The following entities will be responsible for the tasks relating to administration of the Wells Fargo MTN program and the filing of prospectus supplements, as set out below:

WFC (WFC Disclosure documents)
WFFI (Disclosure documents)
WFFI (Treasury)
Wells Fargo
Outside Legal Counsel
Outside Accounting Firm

 

Issue of MTNs

Day 1

1. WFFI Treasury and dealers determine terms of MTN issue.
2. WFFI Treasury provides term sheet for MTN issue prepared by dealers to Outside Legal Counsel.
3. Outside Legal Counsel obtains information about distribution of MTNs by province from dealers.
4. Outside Legal Counsel prepares prospectus supplement for MTN issue and arranges for translation of prospectus supplement.

Day 2

5. Outside Legal Counsel provides required certificate for execution to WFFI Treasury regarding distribution of MTNs during month together with information regarding filing fees payable.

Day 3

6. WFFI Treasury wires funds to Outside Legal Counsel regarding filing fees payable.

Day 1 of Following Month

7. Outside Legal Counsel files via SEDAR English and French language version of prospectus supplement and related certificate.
8. Outside Legal Counsel provides SEDAR confirmation of filing to WFFI Treasury.

Day 4 of Following Month

9. If Outside Legal Counsel has yet to provide SEDAR confirmation of filing to WFFI Treasury, WFFI Treasury to contact Outside Legal Counsel to ensure that filing will occur before Day 7.

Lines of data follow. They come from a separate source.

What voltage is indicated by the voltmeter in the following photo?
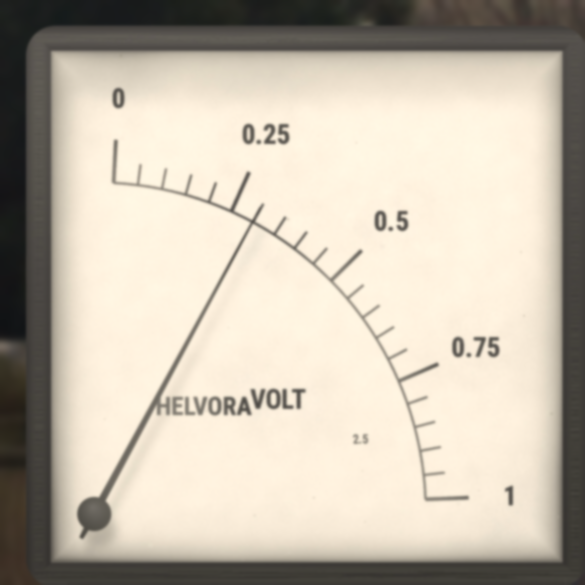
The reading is 0.3 V
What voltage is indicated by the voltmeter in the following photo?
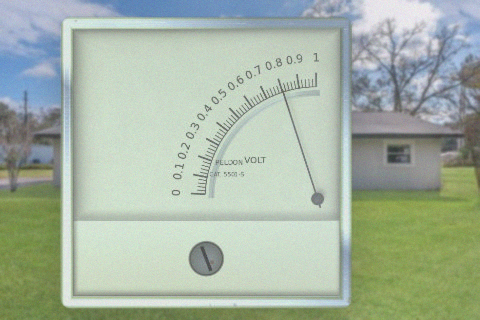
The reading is 0.8 V
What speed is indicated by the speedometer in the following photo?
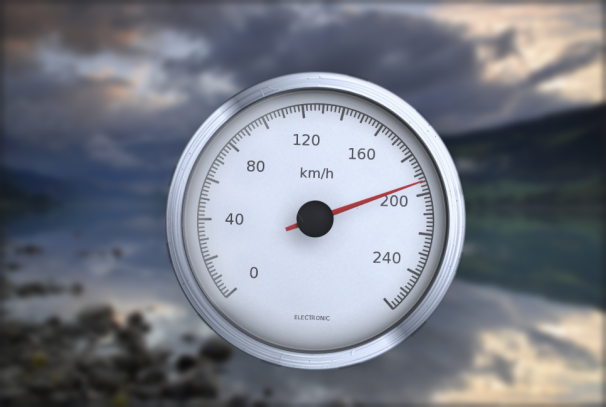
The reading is 194 km/h
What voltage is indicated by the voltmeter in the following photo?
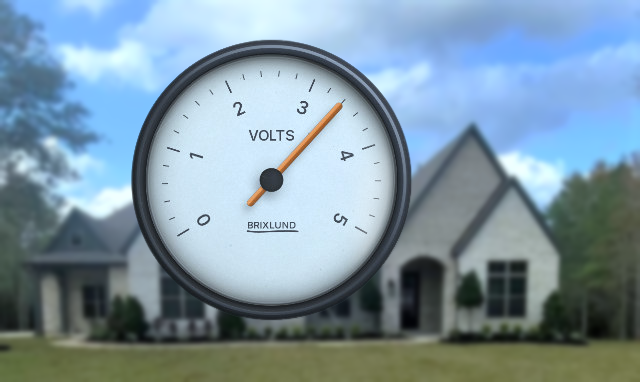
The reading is 3.4 V
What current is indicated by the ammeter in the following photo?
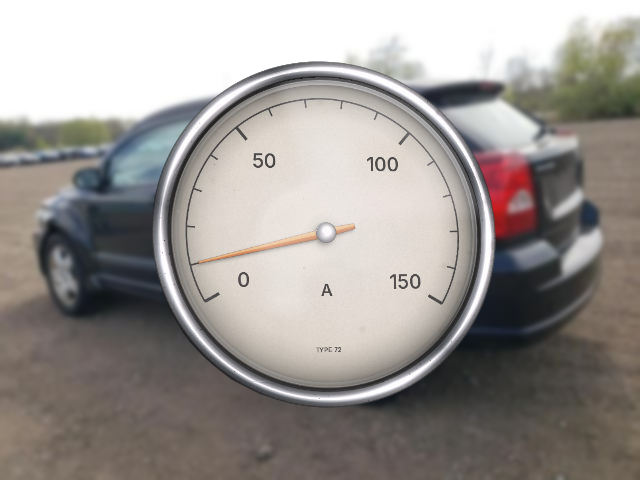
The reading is 10 A
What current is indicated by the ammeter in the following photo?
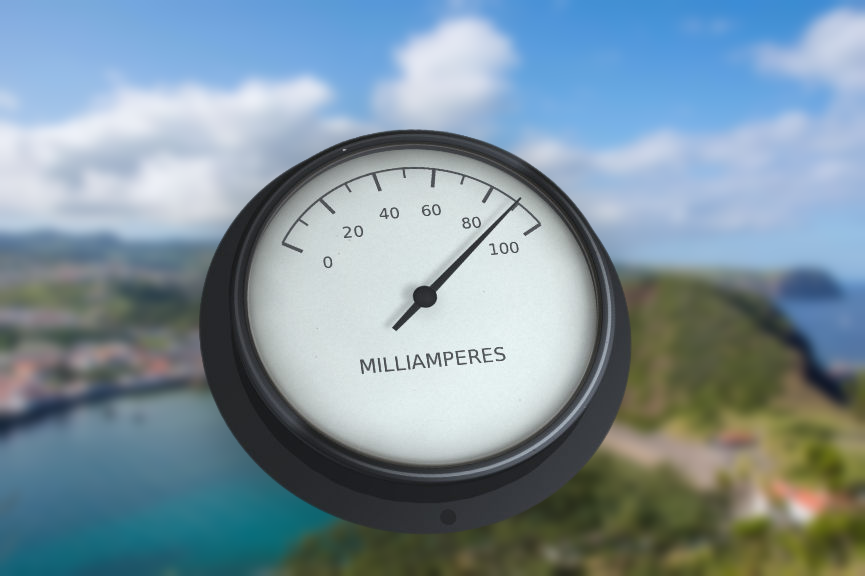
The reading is 90 mA
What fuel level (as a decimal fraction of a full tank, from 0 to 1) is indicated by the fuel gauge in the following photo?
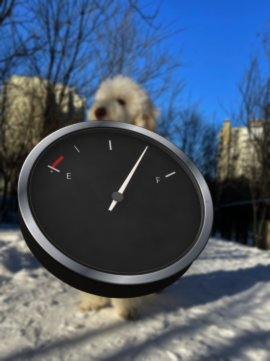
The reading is 0.75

Wells Fargo Documents Incorporated by Reference

  1. WFFI provides to Outside Legal Counsel any Wells Fargo disclosure documents incorporated by reference into the prospectus supplement (“Wells Fargo Disclosure Documents”).
  2. Outside Legal Counsel files, via SEDAR, the English version of the Wells Fargo Disclosure Documents.
  3. Outside Legal Counsel and Outside Accounting Firm arrange for translation of the Wells Fargo Disclosure Documents into French.
  4. Outside Legal Counsel files, via SEDAR, the French version of the Wells Fargo Disclosure Documents.

 

WFC Documents Incorporated by Reference

  1. WFC provides, directly or through its agent, WFC disclosure documents incorporated by reference into the prospectus supplement (“WFC Disclosure Documents”) to Outside Legal Counsel, with a copy to WFFI.
  2. Outside Legal Counsel files, via SEDAR, the English-version of the WFC Disclosure Documents.
  3. Outside Legal Counsel and Outside Accounting Firm arrange for translation of the WFC Disclosure Documents into French.
  4. Outside Legal Counsel files, via SEDAR, the French versions of the WFC Disclosure Documents.